Barbie: um La La Land no campo minado da guerra dos sexos.
“Barbie” é desses filmes envoltos em tanta espuma política, cortina de fumaça da guerra cultural e pseudo-polêmica social que assisti-lo se torna uma experiência antropológica. Antes de assistir, havia identificado três grupos de torcida organizada em torno do filme e, aviso, o que se segue são descrições estereotipadas mesmo, pois o assunto é Barbie então paciência.
O primeiro são os fãs de blockbuster. Aquele pessoal que embarca alegremente em qualquer hype desproporcional a exemplo de Avatar, Liga da Justiça, etc. Esse grupo está fazendo o que faz sempre: supervalorizando um filme que você sabe de antemão que não tem como ser excepcional. Nessa faixa de público os temas de debate estão presentes apenas na superfície como mais um item de press release.
O segundo grupo é o das feministas, que vem problematizando o filme em textões de rede social, vendo ali uma estratégia maquiavélica da capitalista Mattel no intuito de dar um verniz politicamente correto àquela boneca que, no fundo, sempre foi uma arma do patriarcado para oprimir as mulheres. A lacrada que a personagem adolescente dá na Barbie na cafeteria da escola, magoando os sentimentos da boneca, resume a crítica e representa essa bancada para todos os efeitos. A mesma paixão com que uma criança venera seus ícones costuma se converter em rejeição igualmente apaixonada na aborrescência. Faz parte. Afinal, para crescer é preciso primeiro rejeitar as coisas de criança. A maioria de nós, depois de um tempo, volta a nutrir carinho pelas relíquias da infância, mas devemos compreender os que nunca passam da fase.

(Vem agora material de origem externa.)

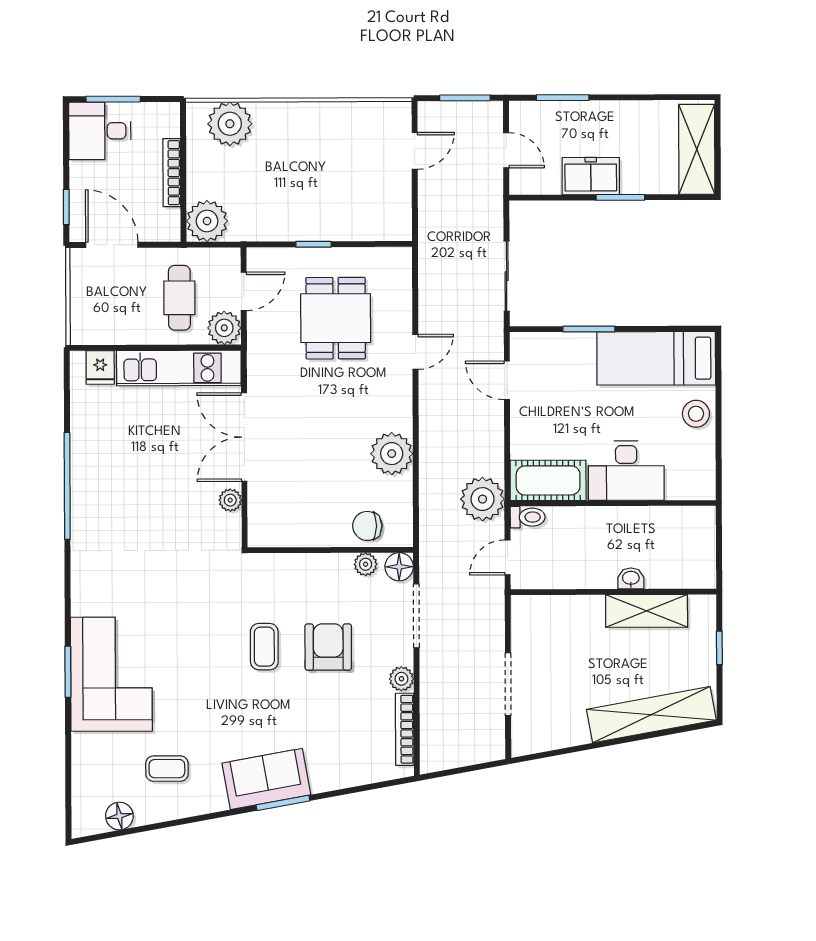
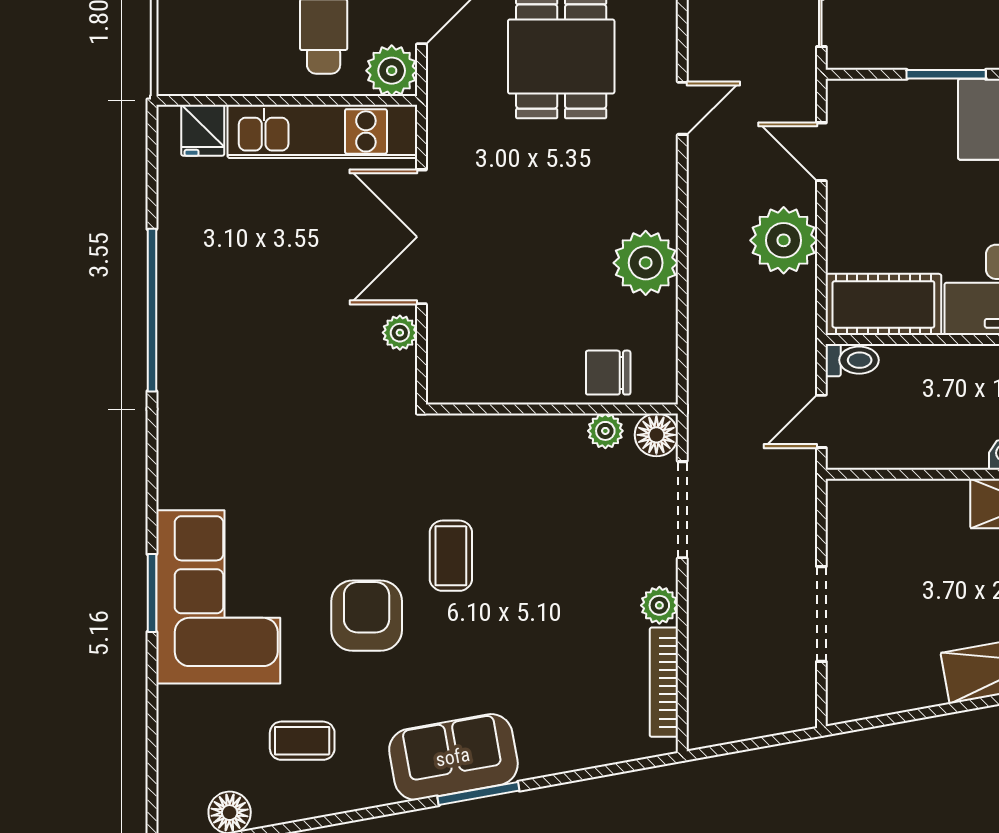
plant: (482, 499) -> (784, 240), moved
armchair: (328, 647) -> (367, 616), moved

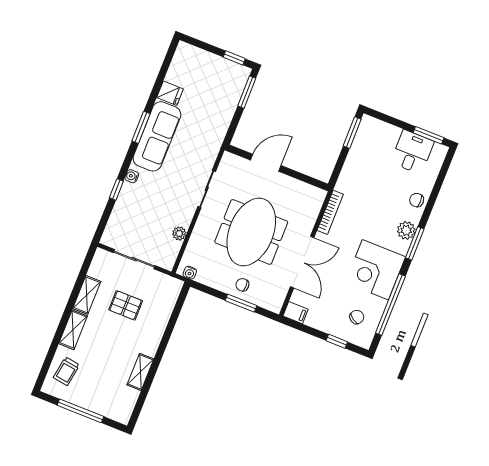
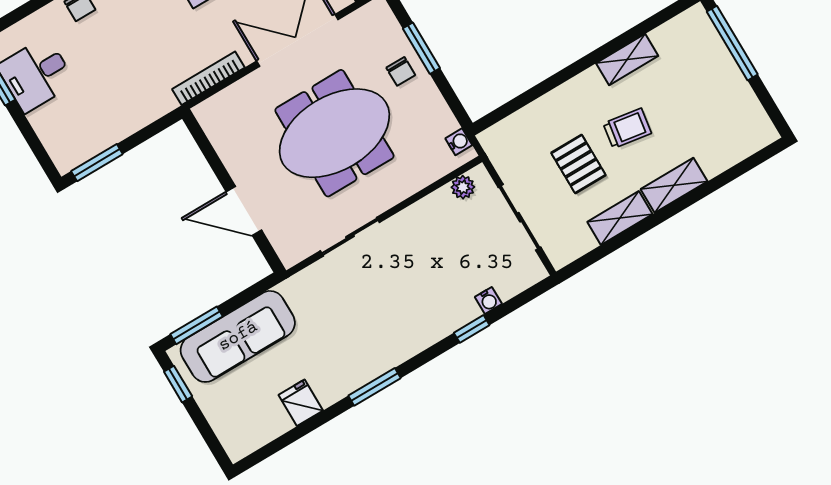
sofa: (157, 136) -> (238, 336), moved, turned 180
water cooler: (132, 176) -> (488, 300), moved
plant: (179, 233) -> (463, 187), moved
trolley: (66, 371) -> (627, 128), moved
window: (80, 411) -> (732, 43), moved

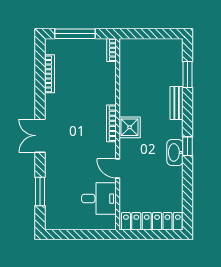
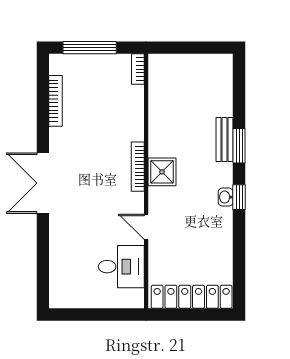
window: (188, 75) -> (239, 146), moved
double door: (40, 136) -> (43, 183), width x1.37
washbasin: (175, 152) -> (226, 197), width x0.52, depth x0.69
window: (40, 191) -> (43, 257), removed

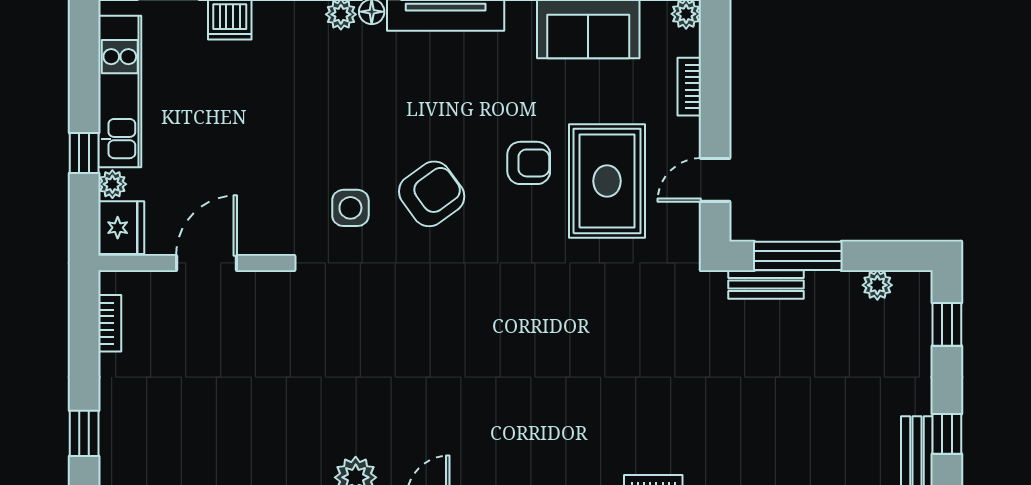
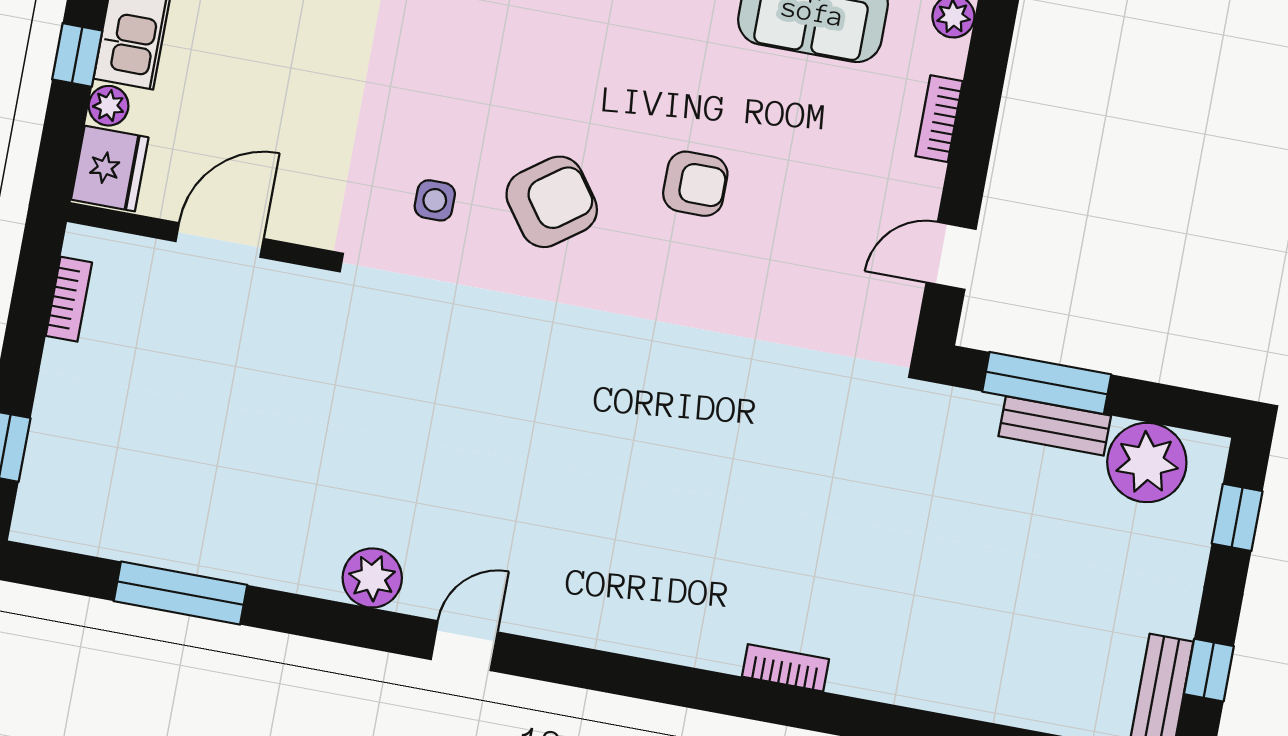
rug: (607, 181) -> (800, 229), removed
side table: (350, 208) -> (435, 200), width x0.73, depth x0.73
bench: (766, 284) -> (1055, 426), moved
plant: (877, 285) -> (1147, 463), width x1.87, depth x1.87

O terceiro é a fauna dos conservadores de Facebook, os incels, os combatentes anti-woke e assemelhados. Esse grupo, tenha ou não assistido, acusa o filme de ser mais uma peça de propaganda globalista liberal cujo objetivo final é destruir as tradições da já decadente civilização ocidental. Esse plano maquiavélico, idealizado e executado por gênios do mau como George Soros, Bill Gates, Justin Trudeau e Anitta, deve ter algo a ver com vacinas mortais, a Otan e alguma empresa chamada Black Rock, gerida por reptilianos.
Na minha bolha temos ainda um grupo bônus: aqueles cinéfilos que, nas CNTP, jamais perdoariam um filme da Mattel, mas porque Barbie é da Greta Gerwig e do Noah Baumbach, então pode.

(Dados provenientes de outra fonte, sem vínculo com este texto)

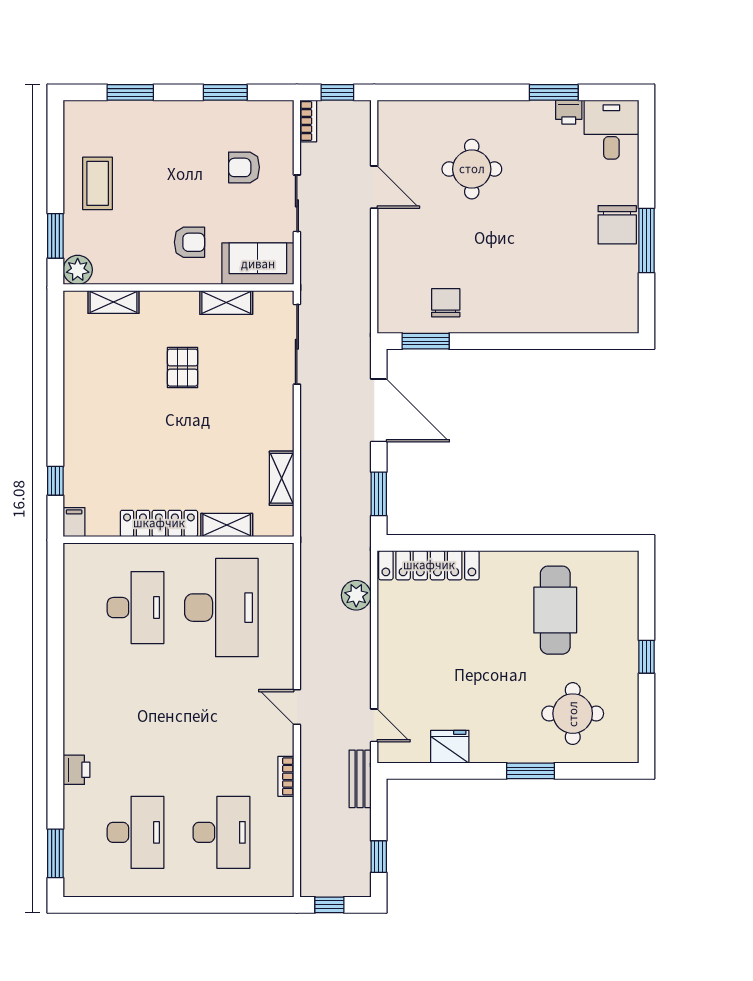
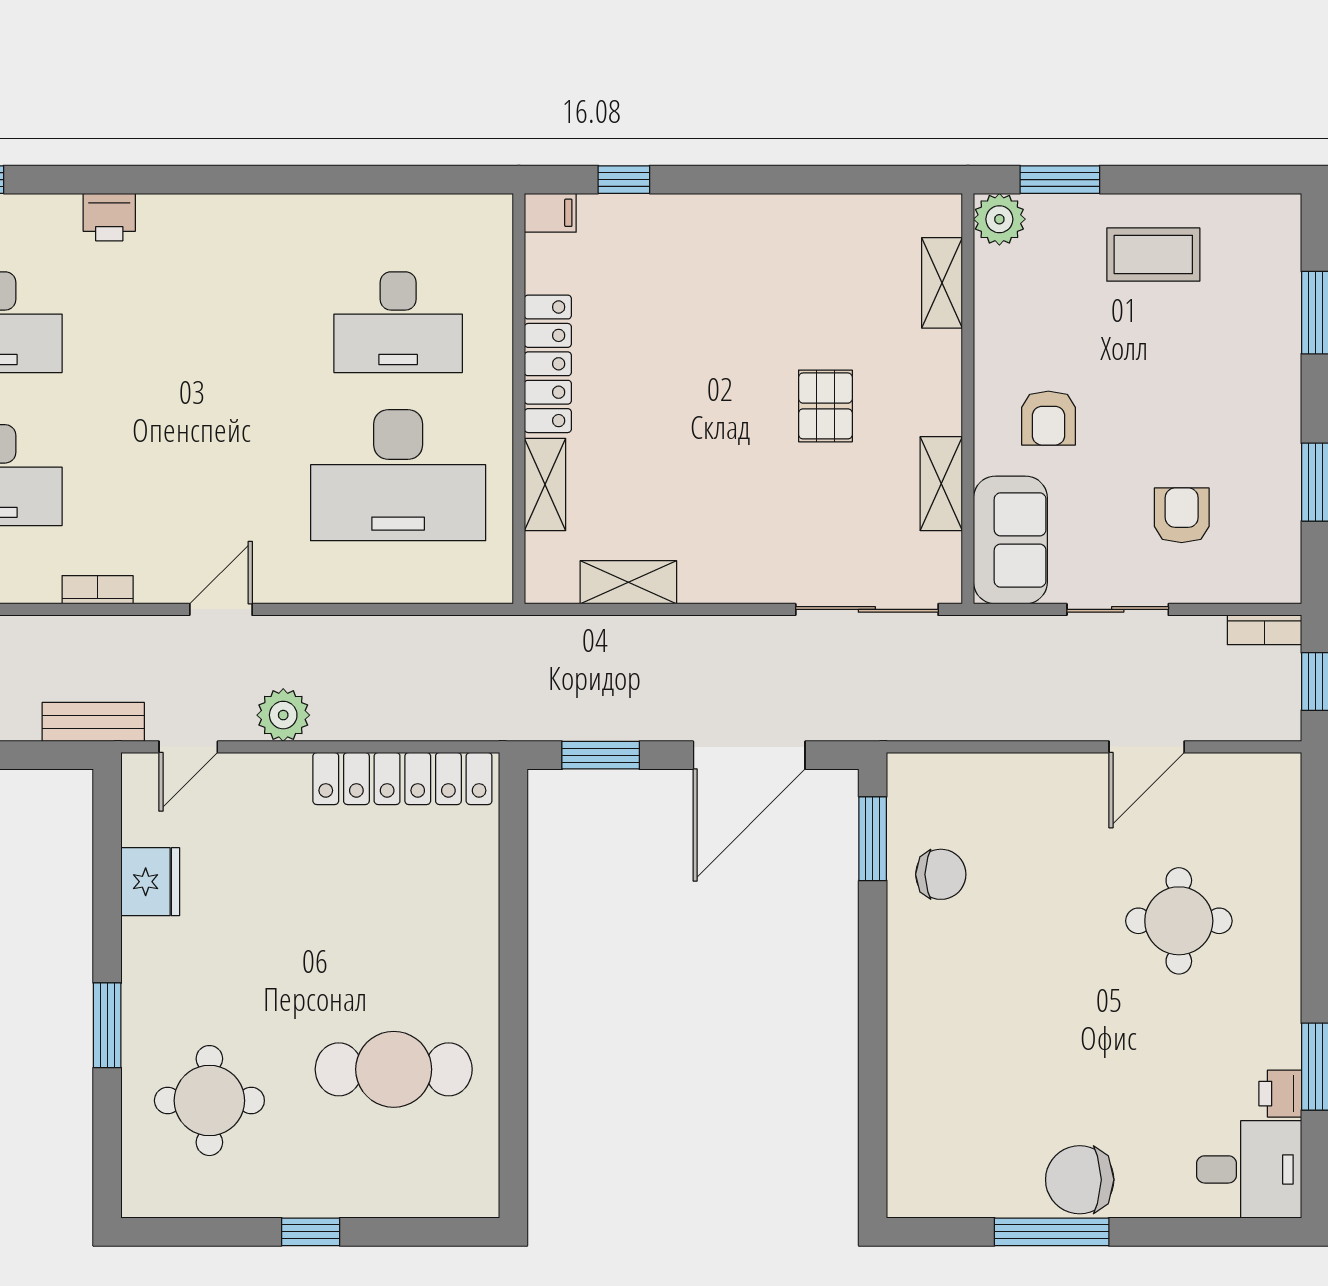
pallet: (183, 368) -> (825, 406), turned 90
locker: (429, 565) -> (402, 778), moved, turned -90
plant: (356, 595) -> (283, 715), moved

Fui ao cinema com uma expectativa baixa, porque filme de boneco, porém positiva, porque algo que desagrade simultaneamente ao chatos de esquerda e de direita já começa bem. A coisa que menos importa no mundo é minha humilde opinião, mas lá vai ela: o filme é divertido e melhor do que se poderia esperar. Afinal, de um filme da Barbie o que a gente espera a princípio é alguma bobagem escrita à dezoito mãos por um time de publicitários. Mas a Mattel foi corajosa e colocou o projeto sob a responsabilidade de alguns dos hipsters mais esquisitões do cinema indie. Mais que isso, o próprio conteúdo indica algum nível de liberdade criativa. O resultado é um La La Land no campo minado da guerra dos sexos, inspirado por Lego Movie, Toy Story e DivertidaMente. Tinha tudo pra dar errado mas nem deu.
Quanto aos temas com alta octanagem de treta, o filme faz um picadeiro de circo com praticamente todos os memes da disputa feminismo vs machismo. Tem um pouco de lacração, mas também tira sarro da lacração. Tem crítica ao capitalismo e propaganda de boneca. É confuso, contraditório, algo digno de um futuro museu da pós-modernidade.

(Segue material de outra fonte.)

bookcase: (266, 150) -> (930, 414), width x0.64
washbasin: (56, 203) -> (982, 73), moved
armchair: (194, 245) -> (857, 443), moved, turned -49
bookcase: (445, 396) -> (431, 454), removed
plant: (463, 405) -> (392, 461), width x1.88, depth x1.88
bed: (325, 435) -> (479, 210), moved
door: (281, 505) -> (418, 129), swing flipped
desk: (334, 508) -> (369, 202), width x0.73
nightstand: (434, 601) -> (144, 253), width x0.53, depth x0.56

No fim das contas, Barbie é um autêntico produto de sua cultura: uma alegoria que faz a catarse do zeitgeist do seu tempo sem se preocupar em “resolver” nada além da necessidade da Mattel em reposicionar um brinquedo cuja simbologia estava defasada. Então o filme não está fazendo sucesso a toa, muito embora seja uma bobagem, porque ele não fige ser menos precário que eu e você.
Dito isso, devo me ater ao meu lugar de fala que, nesse caso, é de macho branco da geração X e dizer que a melhor coisa do filme é o Ken. A atuação sem medo de ser feliz
de Ryan Gosling faz o antagonista improvável se transformar praticamente num protagonista. De longe o personagem mais carismático do filme, ao menos aos meus olhos altamente suspeitos, Ken representa de forma hilária a crise do macho na pós-modernidade. Fico assim no aguardo do spin-off que nunca será feito.